A trip to Peru is full of wonder—fine cuisine, colorful artistry, beautiful scenery...None of this belies the shaky periods the country has been forced to endure throughout the centuries. From the fall of the Inca Empire, to the fight for freedom from Spanish colonialism, instability reigned well into Peru's recent history. Fortunately, Peruvians are incredibly resilient and have managed to bounce back from political and economic distress in the recent era, and the country continues to develop for the betterment of its society.
The fight for stability and independence has been a long battle for Peru. The history of the nation's identifiable civilizations goes as far back as the Chavín of 1000 BC. One of the most prominent civilizations is that of the Inca Empire, when this fell at the hands of Spanish Conquistadors, that was the beginning of Peru's fight for both independence and stability.
Even after Peru's autonomy was wrested from Spain, political struggles would continue into the 20th and 21st centuries. The last notable struggle was the Fujimori Regime, followed by the rise of true progress, stability, and growth.

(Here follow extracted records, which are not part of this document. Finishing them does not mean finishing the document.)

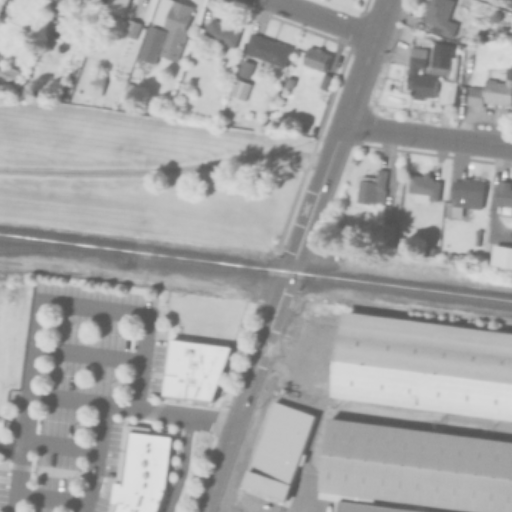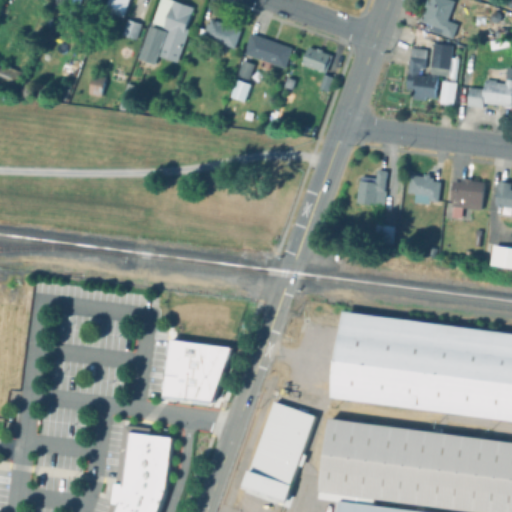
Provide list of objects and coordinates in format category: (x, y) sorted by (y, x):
building: (508, 2)
building: (67, 4)
building: (116, 6)
building: (439, 16)
road: (320, 19)
building: (130, 27)
building: (165, 31)
building: (218, 32)
building: (498, 43)
building: (267, 49)
building: (315, 58)
building: (440, 58)
road: (365, 61)
building: (453, 67)
building: (244, 68)
building: (9, 73)
building: (418, 75)
building: (326, 81)
building: (95, 83)
building: (129, 87)
building: (239, 88)
building: (492, 91)
building: (127, 105)
road: (427, 135)
road: (165, 172)
building: (423, 183)
building: (371, 188)
building: (466, 194)
building: (503, 196)
building: (383, 230)
building: (476, 236)
railway: (62, 245)
building: (502, 254)
railway: (255, 270)
road: (93, 311)
road: (273, 317)
railway: (438, 324)
road: (88, 353)
building: (193, 368)
building: (423, 369)
parking lot: (86, 398)
road: (73, 399)
road: (322, 406)
building: (279, 437)
road: (59, 447)
road: (11, 449)
road: (94, 458)
road: (182, 466)
building: (416, 468)
building: (141, 475)
road: (49, 500)
building: (353, 510)
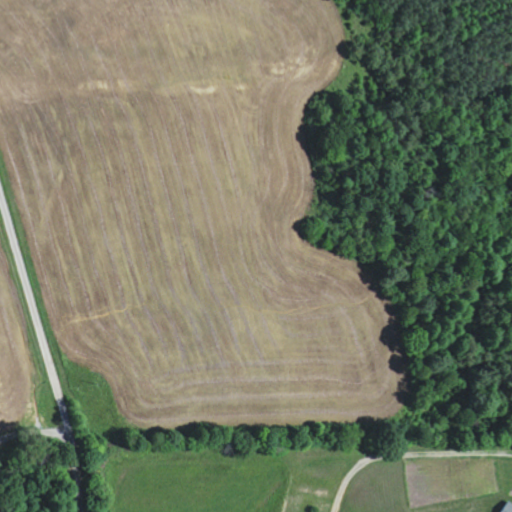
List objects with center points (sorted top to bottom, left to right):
road: (42, 355)
building: (507, 507)
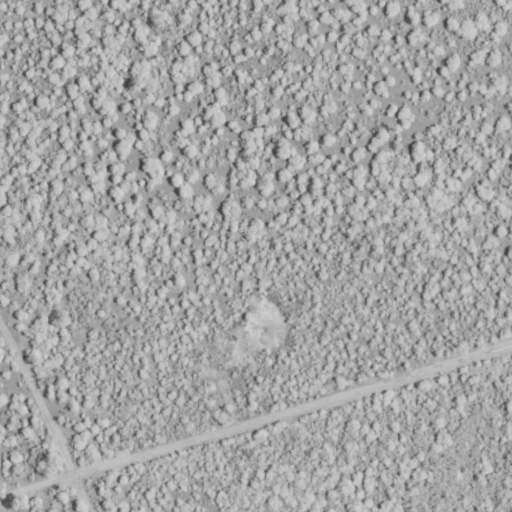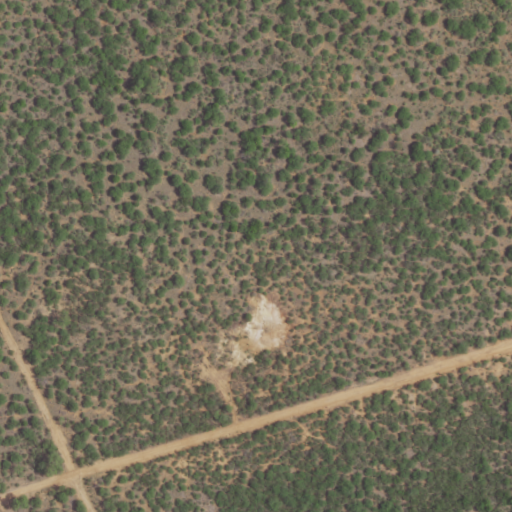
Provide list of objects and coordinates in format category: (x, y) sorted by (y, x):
road: (41, 424)
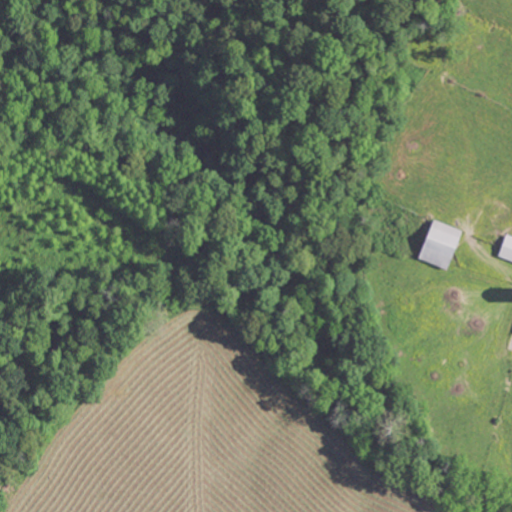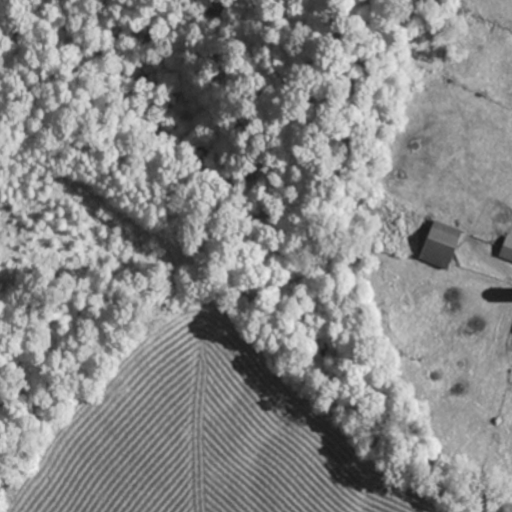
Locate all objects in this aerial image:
building: (436, 244)
building: (505, 249)
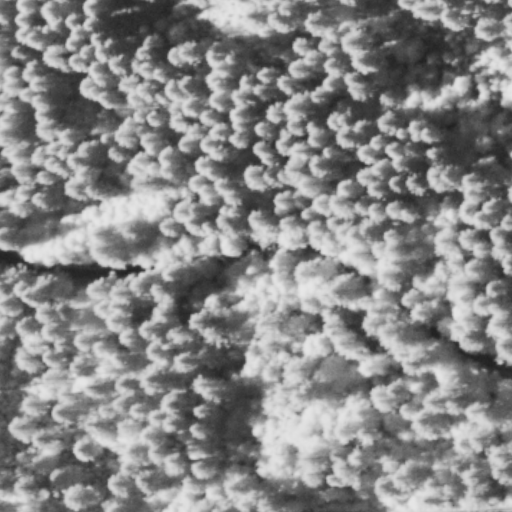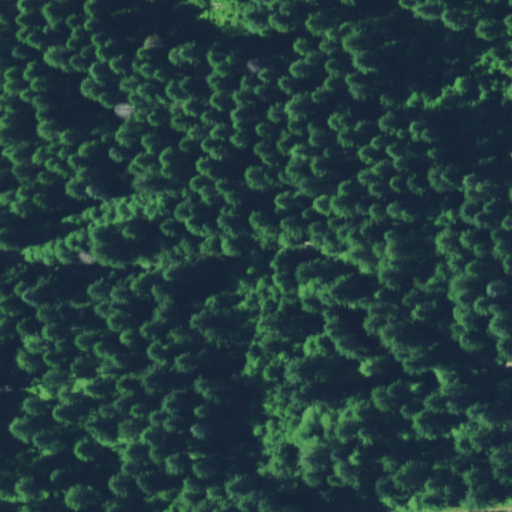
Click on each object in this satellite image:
road: (261, 262)
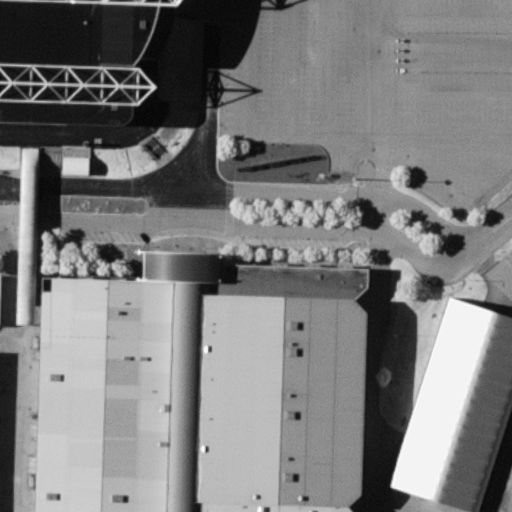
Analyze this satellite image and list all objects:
road: (444, 11)
road: (413, 45)
road: (409, 54)
building: (71, 56)
stadium: (79, 58)
building: (79, 58)
road: (398, 64)
road: (417, 65)
road: (288, 67)
road: (327, 68)
road: (377, 68)
road: (157, 73)
parking lot: (380, 87)
road: (207, 112)
road: (444, 129)
road: (352, 137)
road: (94, 143)
road: (171, 147)
building: (75, 159)
building: (74, 165)
road: (227, 179)
road: (8, 188)
road: (257, 189)
road: (7, 213)
road: (241, 226)
building: (27, 235)
building: (28, 237)
road: (472, 245)
road: (372, 374)
building: (264, 384)
building: (201, 389)
building: (104, 395)
building: (459, 408)
building: (459, 409)
parking lot: (396, 501)
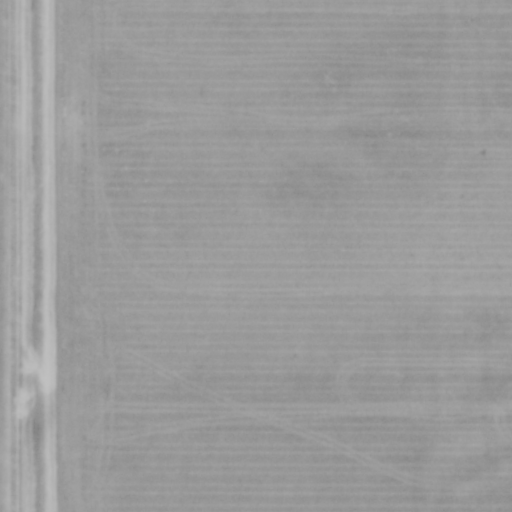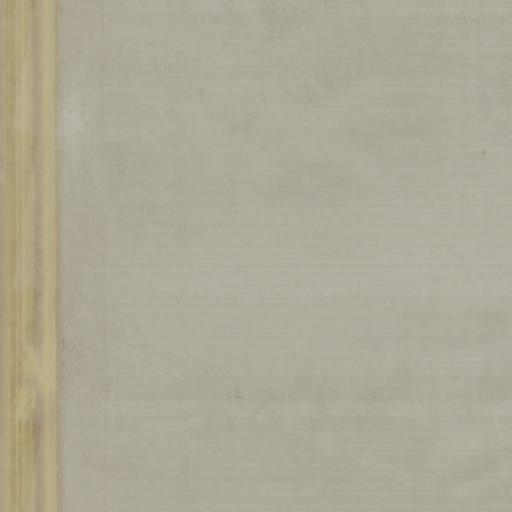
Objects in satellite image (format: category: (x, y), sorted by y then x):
crop: (256, 256)
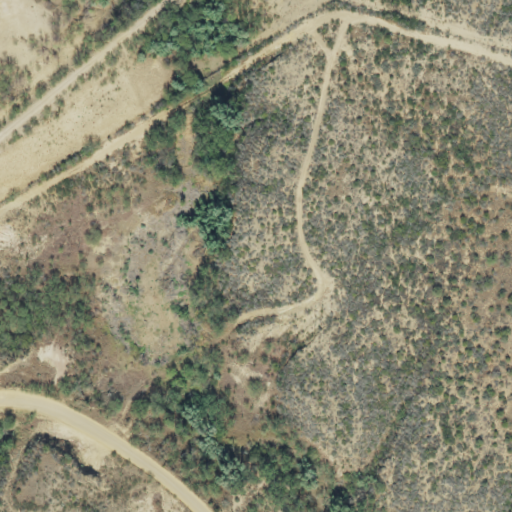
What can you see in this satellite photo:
road: (206, 508)
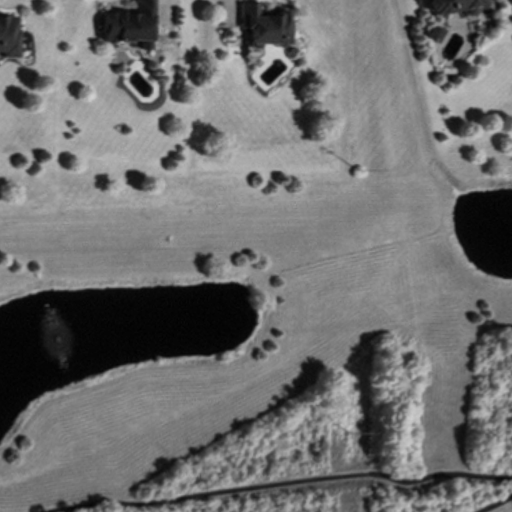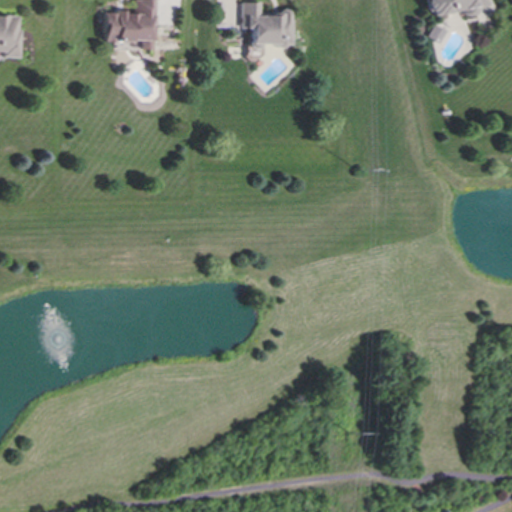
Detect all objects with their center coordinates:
building: (450, 6)
building: (127, 25)
building: (261, 26)
building: (432, 33)
building: (7, 36)
park: (244, 243)
park: (444, 456)
road: (283, 484)
road: (499, 505)
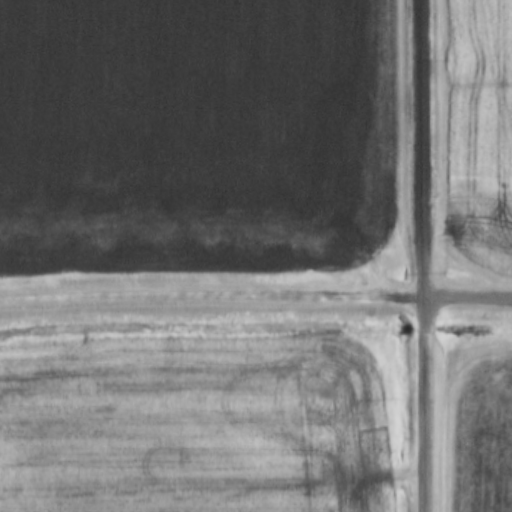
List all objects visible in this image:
road: (427, 255)
road: (470, 297)
road: (213, 299)
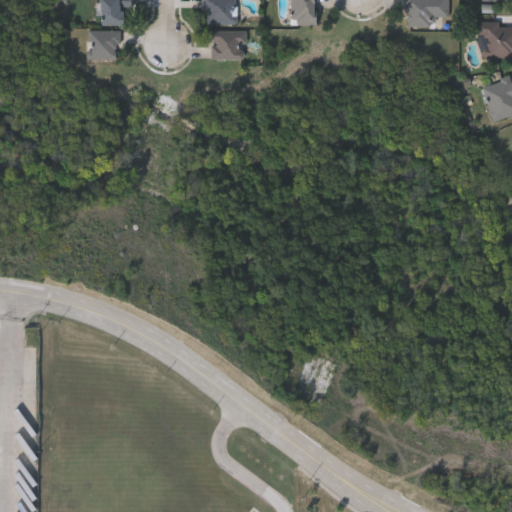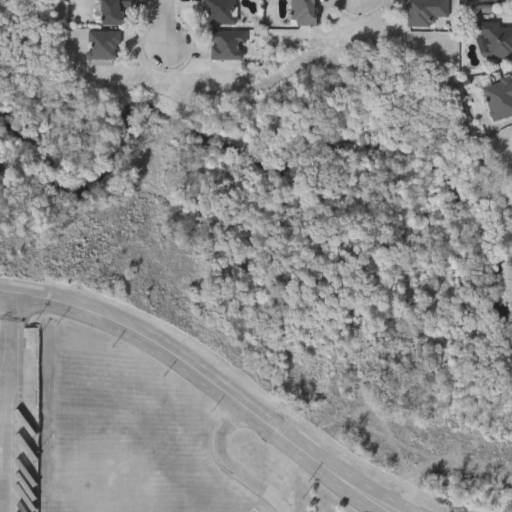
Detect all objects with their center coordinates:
building: (502, 1)
building: (112, 10)
building: (219, 11)
building: (115, 12)
building: (220, 12)
building: (302, 12)
building: (423, 12)
building: (303, 13)
building: (426, 13)
road: (165, 22)
building: (496, 39)
building: (497, 41)
building: (103, 44)
building: (227, 44)
building: (104, 46)
building: (228, 47)
building: (498, 98)
building: (499, 100)
building: (511, 137)
road: (5, 330)
road: (208, 378)
road: (10, 399)
road: (232, 465)
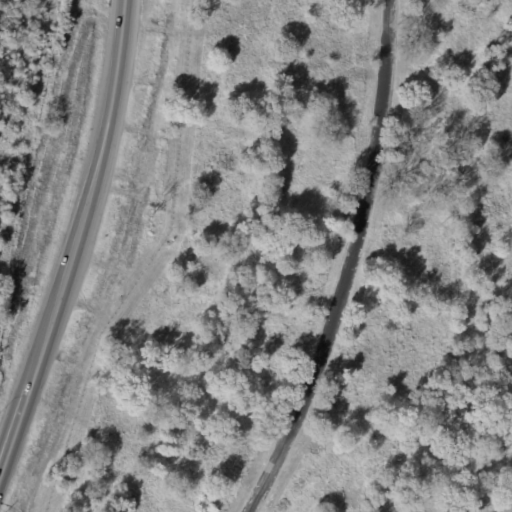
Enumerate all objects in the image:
airport: (21, 104)
road: (84, 210)
road: (347, 264)
road: (8, 438)
road: (508, 506)
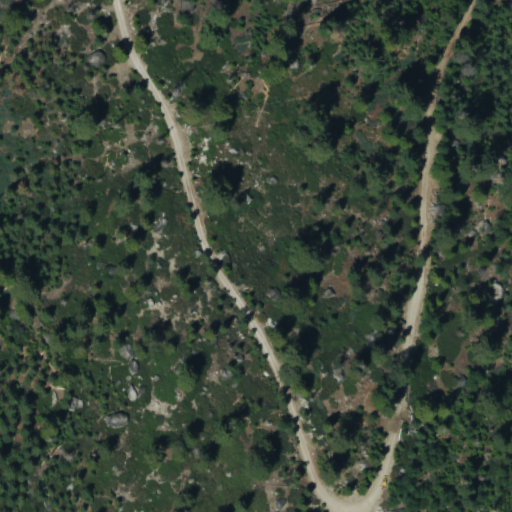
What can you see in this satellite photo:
road: (329, 462)
road: (350, 494)
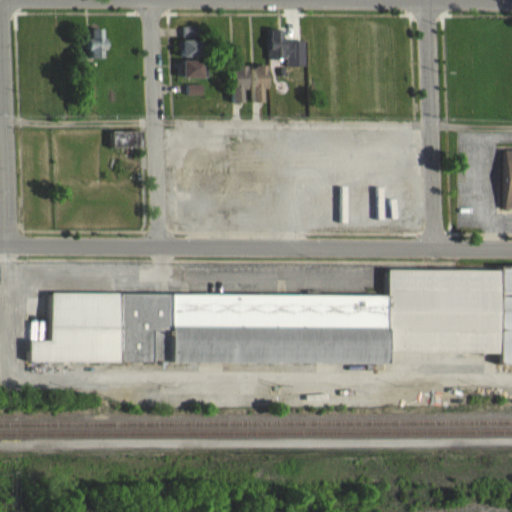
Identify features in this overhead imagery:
building: (187, 37)
building: (91, 50)
building: (186, 55)
building: (283, 56)
building: (192, 76)
building: (256, 89)
building: (235, 90)
building: (192, 96)
road: (156, 123)
road: (435, 126)
road: (3, 138)
building: (122, 146)
road: (475, 181)
road: (255, 248)
road: (93, 272)
building: (286, 330)
road: (197, 378)
railway: (256, 420)
railway: (256, 431)
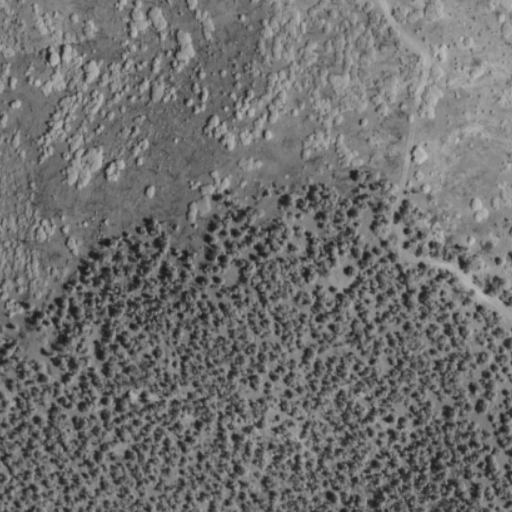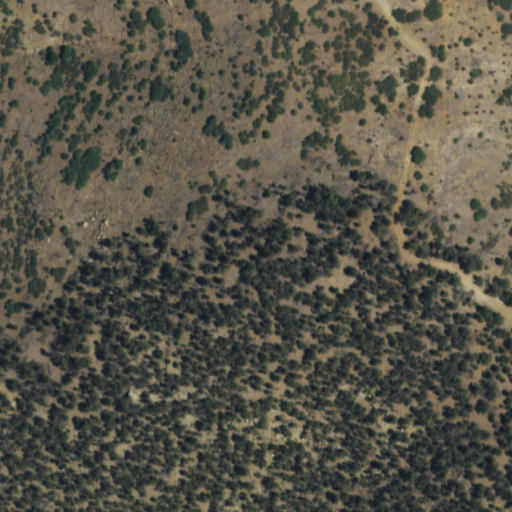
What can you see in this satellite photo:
road: (397, 183)
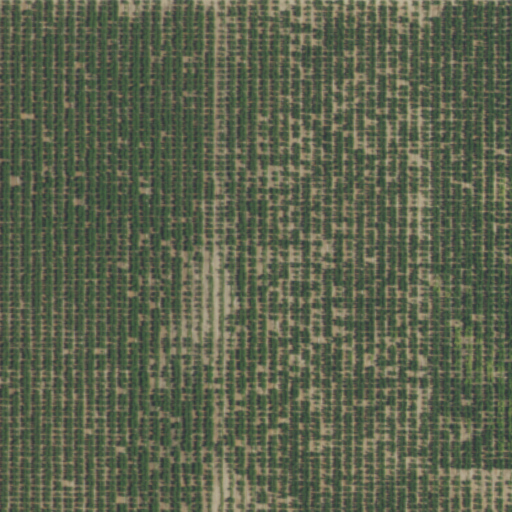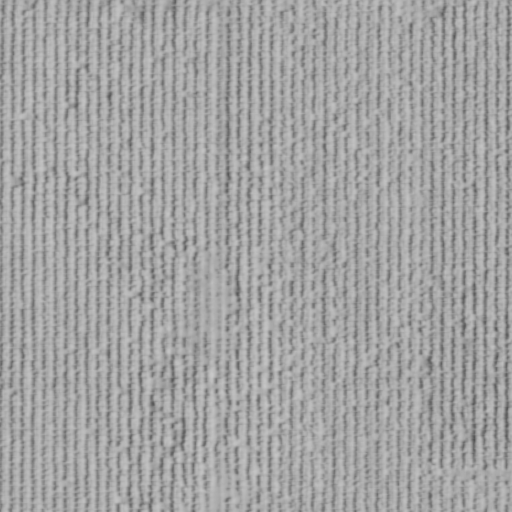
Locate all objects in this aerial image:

Alberto Fujimori was first elected in 1990. In 1992, he made the controversial decision to dissolve the Peruvian congress, giving himself complete control of the government. He also privatized previously state-owned businesses as part of an economic strategy nicknamed “Fuji-shock.” This venture did help the fragile economy, but it also worsened the quality of life for many poor Peruvians.
Fujimori’s authoritarian style did not go over well with most Peruvians. In 2000, in the midst of growing public disapproval, Fujimori was caught bribing a congressman. He fled to Japan, but was captured and extradited to Peru in 2009. The Supreme Court sentenced him to 25 years in jail for a long list of offenses, including profiting from drug trafficking and kidnapping.
Alejandro Toledo took over from Fujimori in 2001. He was the first president of indigenous descent. His presidency marked the beginning of a period of economic growth. In 2006, Alan García was re-elected. During his presidency, he continued the beneficial economic policies that Toledo began. Overall, Peru enjoyed rapid economic growth between 2002 and 2011.
In 2011, Ollanto Humala was elected president. His presidency has been marked by a commitment to helping Peru’s most poverty-stricken population. He established the Ministry of Development and Social Inclusion, a government entity meant to ensure that Peru’s poorest people could participate in all of the country’s social programs.